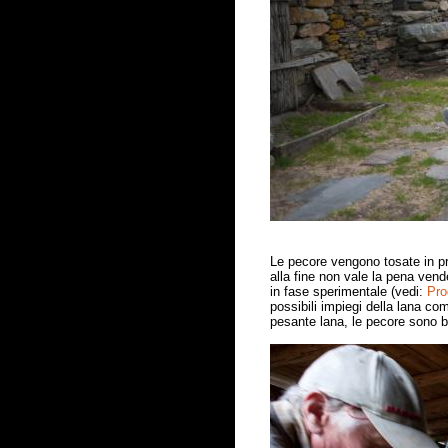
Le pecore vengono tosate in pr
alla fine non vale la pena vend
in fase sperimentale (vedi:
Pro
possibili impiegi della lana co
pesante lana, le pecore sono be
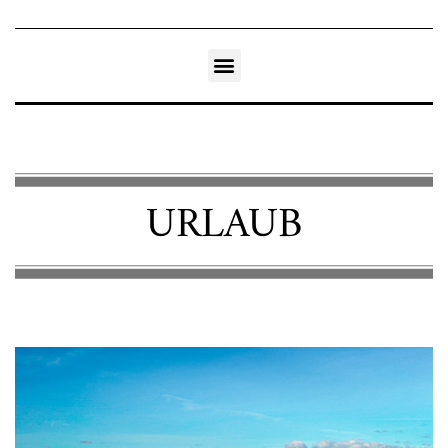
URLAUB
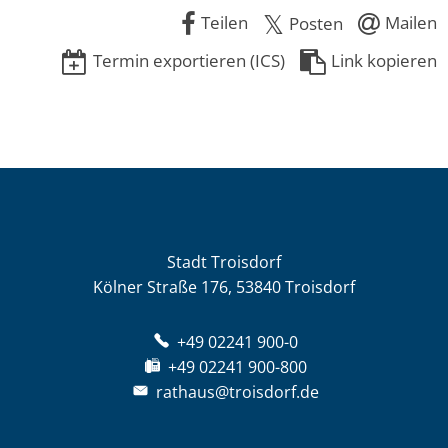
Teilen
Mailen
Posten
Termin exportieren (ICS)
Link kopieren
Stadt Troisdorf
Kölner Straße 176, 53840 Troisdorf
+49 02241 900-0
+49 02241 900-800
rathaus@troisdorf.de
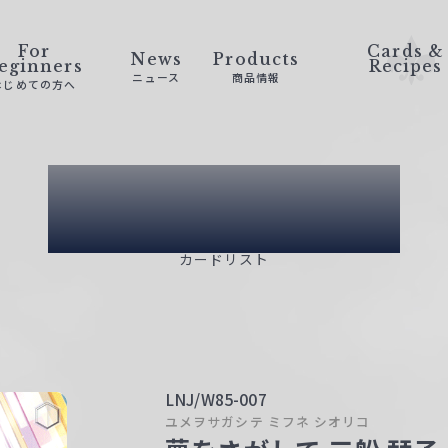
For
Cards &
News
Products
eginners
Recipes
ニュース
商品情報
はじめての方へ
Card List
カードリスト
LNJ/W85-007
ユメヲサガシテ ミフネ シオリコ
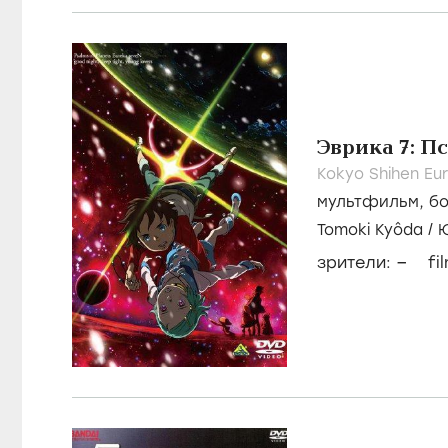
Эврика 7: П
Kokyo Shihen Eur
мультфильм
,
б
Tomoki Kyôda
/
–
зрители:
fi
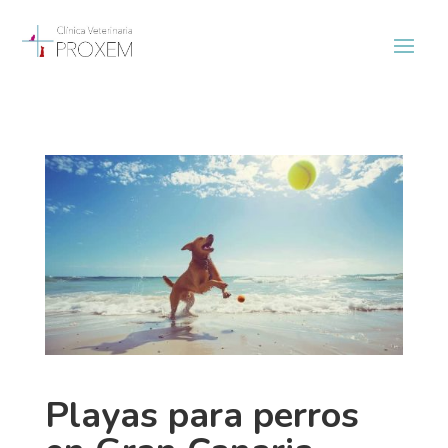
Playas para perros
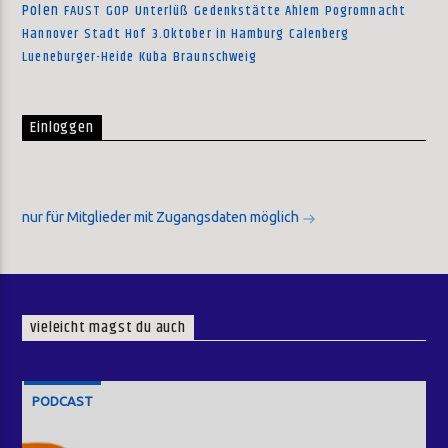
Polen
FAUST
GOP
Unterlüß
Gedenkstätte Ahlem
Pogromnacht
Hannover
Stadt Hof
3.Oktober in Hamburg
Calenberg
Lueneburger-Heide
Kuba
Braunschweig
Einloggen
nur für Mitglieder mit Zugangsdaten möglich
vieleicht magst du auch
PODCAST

----

Wherever the string "lana" appears in a line of the records, copy that line.

### Task response:
possibili impiegi della lana co
pesante lana, le pecore sono be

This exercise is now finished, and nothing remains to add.